The geometric and floral designs that are a signature of this decorating style might seem intimidating. But Qualey said it’s actually quite easy to learn, especially once you understand how to look at the egg in sections and follow patterns that are widely available in books, as well as online.
Qualey, who is not Ukrainian herself, hosted a virtual demonstration on Thursday night. Though it was free, she asked people tuning in to consider donating to UNICEF, and about $800 was raised.
“It’s really heartbreaking and so hard to see everything going on over [in Ukraine] and just feel so helpless,” Qualey said. “[This craft] is a little piece of Ukraine that I’ve loved and participated in for such a big part of my life that I just felt like it would be nice to share.”

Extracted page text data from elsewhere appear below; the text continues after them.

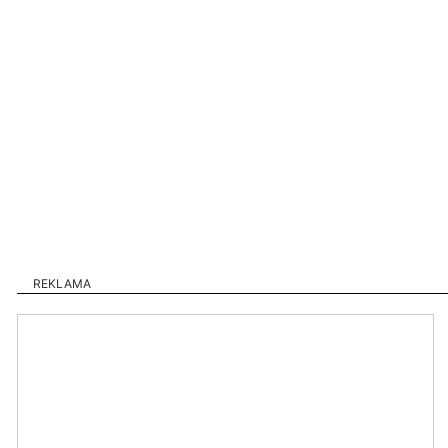
REKLAMA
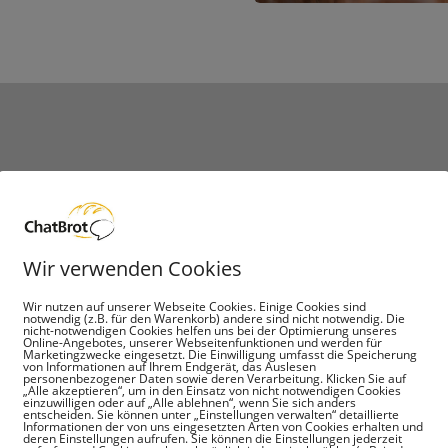
Eigenschaften
Wir verwenden Cookies

Wir nutzen auf unserer Webseite Cookies. Einige Cookies sind
notwendig (z.B. für den Warenkorb) andere sind nicht notwendig. Die
nicht-notwendigen Cookies helfen uns bei der Optimierung unseres
Online-Angebotes, unserer Webseitenfunktionen und werden für
Marketingzwecke eingesetzt. Die Einwilligung umfasst die Speicherung
von Informationen auf Ihrem Endgerät, das Auslesen
Perfekte Textur
personenbezogener Daten sowie deren Verarbeitung. Klicken Sie auf
„Alle akzeptieren“, um in den Einsatz von nicht notwendigen Cookies
einzuwilligen oder auf „Alle ablehnen“, wenn Sie sich anders
Die Kruste unseres Brotes ist knusprig
entscheiden. Sie können unter „Einstellungen verwalten“ detaillierte
Informationen der von uns eingesetzten Arten von Cookies erhalten und
und goldbraun, während das Innere
deren Einstellungen aufrufen. Sie können die Einstellungen jederzeit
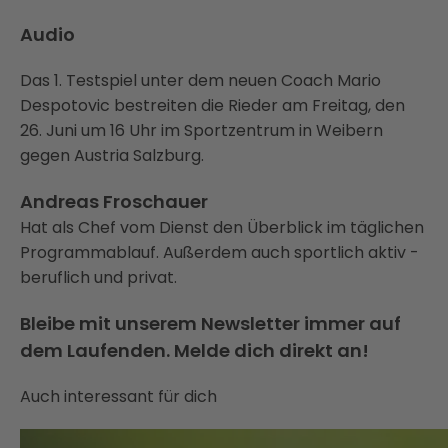
Audio
Das 1. Testspiel unter dem neuen Coach Mario
Despotovic bestreiten die Rieder am Freitag, den
26. Juni um 16 Uhr im Sportzentrum in Weibern
gegen Austria Salzburg.
Andreas Froschauer
Hat als Chef vom Dienst den Überblick im täglichen
Programmablauf. Außerdem auch sportlich aktiv -
beruflich und privat.
Bleibe mit unserem Newsletter immer auf
dem Laufenden. Melde dich direkt an!
Auch interessant für dich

Up the coast from Qualey, Brooksville resident Abbie McMillen had a similar desire to put her pysanky knowledge to use. McMillen, who is also not Ukrainian, learned how to decorate eggs in this style about 15 or 20 years ago through a class at her local library.
After getting into the art form, McMillen started raising chickens so she could use their eggs to make pysanky. She stopped raising chickens several years ago, but she still had a basket full of eggs that she had blown out, and she had all of the supplies for decorating ― so she decided to host a workshop.
“It was because there is a need and the fact that I have the tools and the skills to help people learn how to do it and its 100 percent donation. I’m donating time and materials and people are donating money,” McMillen said.
The two workshops she hosted April 9 and 10 ― which were each limited to 10 people ― at the Brooksville Town House raised over $4,300 for the World Central Kitchen, an organization that is providing food to Ukrainian refugees.
With last weekend’s workshops resulting in a waitlist of about 20 people, McMillen plans to host two more next month, on May 21 and 22.
“You can’t know what’s going on and not want to do something, so it’s just something I was able to do,” McMillen said.